Machine Learning Engineer
The aim of the project was to predict the future value of an asset in order to make an informed decision on future investment. Contrary to the conventional approach, this project involved developing a deep reinforcement learning agent that will trade automatically to maximize profits. The final product was deployed as web service on a local server. The key features of the product included price forecasting (long or short position), automated signal (buy, sell or hold) generation, robustness to price fluctuations, and, adaptability to predict various assets.

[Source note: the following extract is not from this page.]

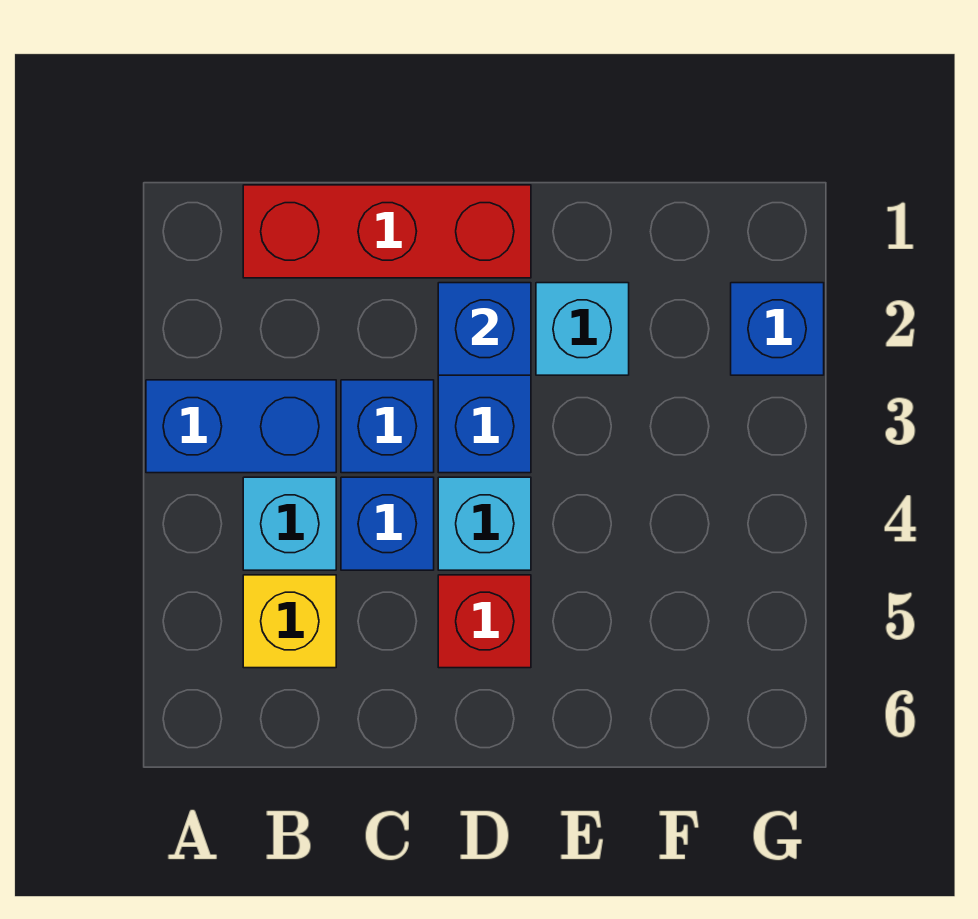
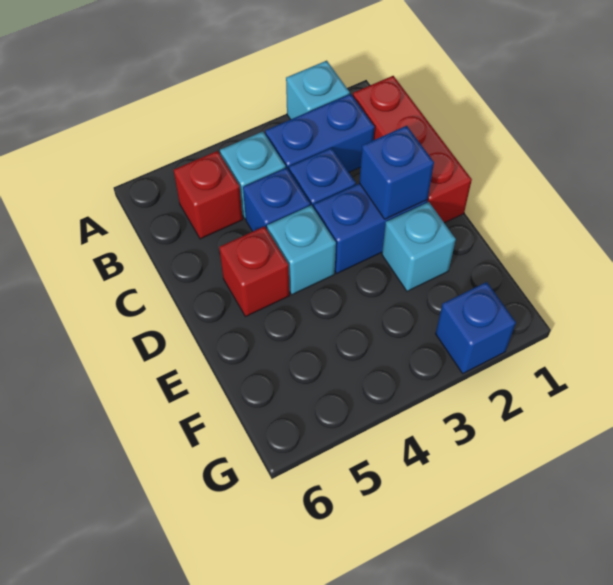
none -> cyan 1x1 brick [286,61,350,119]
blue 1x2 brick [146,380,336,473] -> blue 1x2 brick turned to [265,94,375,172]
yellow 1x1 brick [243,575,336,668] -> red 1x1 brick [174,151,243,239]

- prepared OHLC time series data;
- implemented a Deep Q-learning based agent to perform automated trading;
- formulated the problem as control-based to withstand large amounts of price fluctuations;
- deployed the agent as web API.
Data Science Intern
United Nation Development Program (UNDP) reviews national plan and sector strategies of various countries in order to align them with their Substantiable Development Goals (SDG). This process involves manually reading national plan documents containing hundreds of pages and then mapping each paragraph to one or more of the 169 targets of 17 SDGs. This project employed various machine learning and Natural Language Processing (NLP) techniques to automatically map new sentences from a national plan to the relevant SDG. The key features of the application were identifying the interlinkages between various SDGs, extracting topic words from documents, and classifying new sentences to the relevant SDG category.
- performed data ETL on thousands of word and pdf project documents;
- implemented semantic search on a collection of documents;
- implemented Named Entity recognition on source text;
- implemented keyword-based search on a collection of documents;
- trained language models (BERT, RobertA) for classification of sentence/paragraph.